Pour la sénatrice Karine Daniel qui a interpellé le gouvernement sur les menaces de guerre commerciale entre les Etats-Unis et l’Union européenne, l’annonce du président américain montre le « décalage » et le « caractère décousu » des relations entre l’Europe et les Etats-Unis. « Cette visite d’Emmanuel Macron apparaissait comme solitaire. Nous aurions préféré que ce soit l’Europe qui parle directement à Trump, regrette-t-elle. Là, on rentre dans le jeu du président américain qui gagne à avoir une Europe faible et à entretenir des relations bilatérales ».

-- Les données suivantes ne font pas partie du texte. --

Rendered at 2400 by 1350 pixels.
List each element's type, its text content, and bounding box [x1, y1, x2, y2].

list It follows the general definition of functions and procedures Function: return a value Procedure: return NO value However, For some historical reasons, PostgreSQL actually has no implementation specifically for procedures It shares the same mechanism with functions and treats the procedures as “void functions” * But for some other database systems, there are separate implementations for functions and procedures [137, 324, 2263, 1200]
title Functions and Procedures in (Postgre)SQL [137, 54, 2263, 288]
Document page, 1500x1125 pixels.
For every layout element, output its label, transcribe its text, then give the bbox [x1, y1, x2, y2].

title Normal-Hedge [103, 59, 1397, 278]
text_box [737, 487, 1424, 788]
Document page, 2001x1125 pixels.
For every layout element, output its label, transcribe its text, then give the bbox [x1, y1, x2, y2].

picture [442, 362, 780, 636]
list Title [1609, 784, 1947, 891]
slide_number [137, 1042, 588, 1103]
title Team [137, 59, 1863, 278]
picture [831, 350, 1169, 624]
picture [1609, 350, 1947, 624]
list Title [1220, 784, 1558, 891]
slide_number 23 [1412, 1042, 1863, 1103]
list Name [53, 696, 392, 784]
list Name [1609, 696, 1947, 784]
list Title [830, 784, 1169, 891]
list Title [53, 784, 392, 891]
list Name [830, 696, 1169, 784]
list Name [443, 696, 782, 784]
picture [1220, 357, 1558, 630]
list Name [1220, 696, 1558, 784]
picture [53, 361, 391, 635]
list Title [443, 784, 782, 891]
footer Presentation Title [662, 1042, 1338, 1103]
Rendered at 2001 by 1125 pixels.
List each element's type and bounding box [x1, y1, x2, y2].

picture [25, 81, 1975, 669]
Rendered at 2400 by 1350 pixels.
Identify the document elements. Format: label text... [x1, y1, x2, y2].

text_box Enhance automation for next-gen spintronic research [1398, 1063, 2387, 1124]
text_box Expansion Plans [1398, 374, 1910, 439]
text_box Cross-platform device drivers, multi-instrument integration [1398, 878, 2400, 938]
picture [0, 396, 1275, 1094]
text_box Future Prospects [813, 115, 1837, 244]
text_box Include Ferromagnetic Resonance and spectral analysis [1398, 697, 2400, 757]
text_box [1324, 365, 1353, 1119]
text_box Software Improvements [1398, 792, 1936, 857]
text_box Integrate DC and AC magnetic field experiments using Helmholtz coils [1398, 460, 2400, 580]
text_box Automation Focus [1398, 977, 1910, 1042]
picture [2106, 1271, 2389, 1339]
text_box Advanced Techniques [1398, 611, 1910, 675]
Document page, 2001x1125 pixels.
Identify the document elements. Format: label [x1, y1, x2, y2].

Une analyse partagée par Léo Charles : « Si Trump opère comme la dernière fois, il va viser des produits spécifiques qui impactent seulement quelques pays. Il cherche à jouer sur le manque de solidarité en Europe. Certes, les risques sont très localisés, mais il y a un risque de voir l’Europe imploser par manque de réaction commune ».
Au cours de la précédente guerre commerciale, la surtaxe de 25 % sur les vins et spiritueux en France avait conduit à un recul de 40 % des exportations vers les Etats-Unis, soit une perte de près de 500 millions d’euros. Le secteur pharmaceutique et celui de l’aéronautique s’inquiètent également du risque financier des surtaxes.
« L’UE a été conçue pour entuber les Etats-Unis »
Le président américain a également partagé sa vision du Vieux continent, dont le projet originel allait selon lui à l’encontre de son pays. Le Premier ministre polonais, Donald Tusk, a vivement réagi sur X : « L’UE n’a pas été créée pour tromper qui que ce soit. Bien au contraire. Elle a été créée pour maintenir la paix, pour renforcer le respect entre nos nations, pour créer un commerce libre et équitable et pour renforcer notre amitié transatlantique. C’est aussi simple que cela ».
Dans ce contexte de tension entre les Etats-Unis et l’Europe, Léo Charles insiste sur la nécessité pour le Vieux Continent de planifier une nouvelle stratégie commerciale et de ne pas se reposer sur une croissance basée uniquement sur l’exportation. « La mondialisation arrive en fin de cycle. L’UE doit changer son idéologie et son modèle de croissance en favorisant une industrie plus forte ». Pour la sénatrice Karine Daniel, il s’agit dès lors de ne plus faire preuve de « naïveté » sur la scène internationale. « On doit se renforcer », conclut-elle.